Quantification of HK2 expression relative to tumor cell proliferation. A) Representative dual color immunohistochemistry demonstrates HK2 (brown) and Ki67 (red) expression in androgen intact (upper panels) and androgen deprived (lower panels) tumors. The left panels are low power images from Aperio scanner, the middle panels are high HK2 expressing regions, and the right panels are lower HK2 expressing regions.

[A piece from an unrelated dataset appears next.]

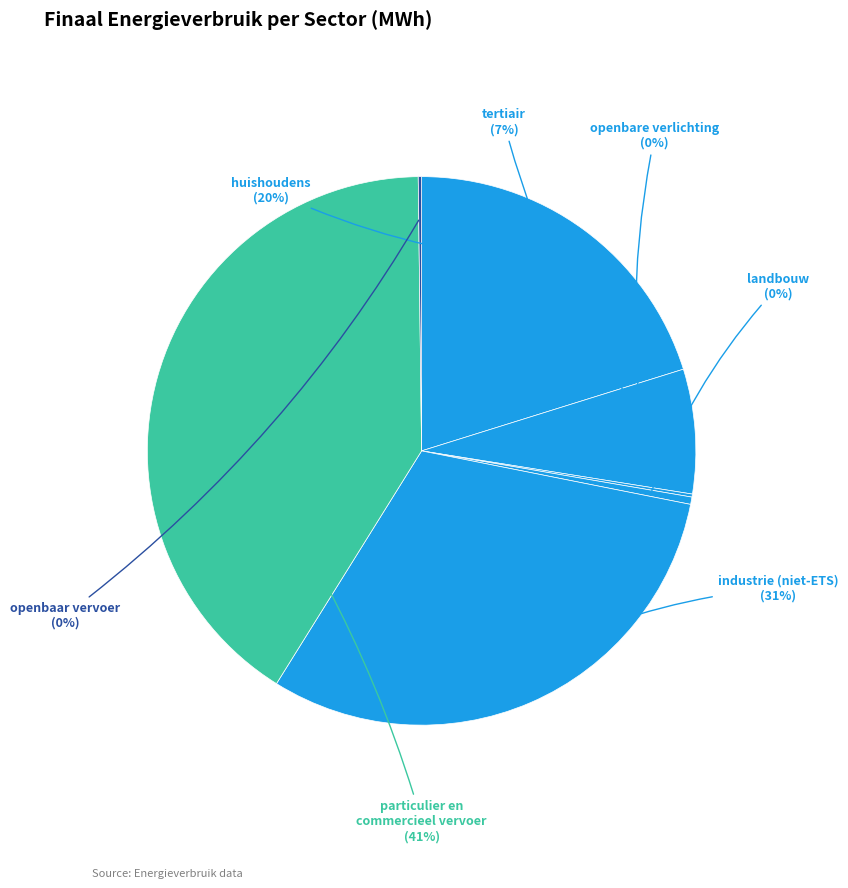

How many slices are in this pie chart?

7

B) Semi-quantitative score of cytoplasmic HK2 in Ki67 positive and negative cells comparing androgen intact (n=7) and deprived (n=6) tumor sections. For each orthotopic tumor 100 Ki67⁺ cells and 100 Ki67⁻ cells were randomly chosen and scored semi-quantitatively for cytoplasmic HK2 levels (0=negative, 1=minimal/mild, 2=moderate, 3=strong). Data were analyzed by ANOVA followed by Bonferroni post test. *p<0.05. C) Correlation analysis of HK2 and Ki67 staining cells in primary tumor sections as determined using the automated Ariol™ scanning/analysis platform (n=7 for androgen intact and n=6 for deprived groups). Each dot represents a 150μm² region of interest (ROI). Light purple and orange lines represent linear regression. p<0.001

Figure 5.

Mitochondria HK2 expression in androgen intact and androgen deprived conditions. A) Representative confocal microscopy image of mitochondrial localization of HK2 (red), VDAC1(green), and DAPI-stained nuclei (blue) in a section of androgen-deprived Clone 1 tumor. B) Western blot analysis of HK2 expression in Clone 1 cells treated with or without 5 nM DHT for 24 hours. VDAC1 was used as a mitochondria loading control. C) Viability assay for Clone 1 cells grown with or without DHT for 24 hours and with the indicated concentrations of TAT-HK2 or TAT-Control peptides. Data were analyzed by t test. **p<0.01, ***p<0.001.

Figure 6.

HK2 expression in human TMA samples including normal prostate, primary prostate tumors with Gleason scores ranging from 7 to 10, and metastatic prostate tumors. Each symbols represents one core. Data were analyzed by ANOVA followed by Bonferroni post test. *: p<0.05, **: p<0.01, ***: p<0.001 vs normal.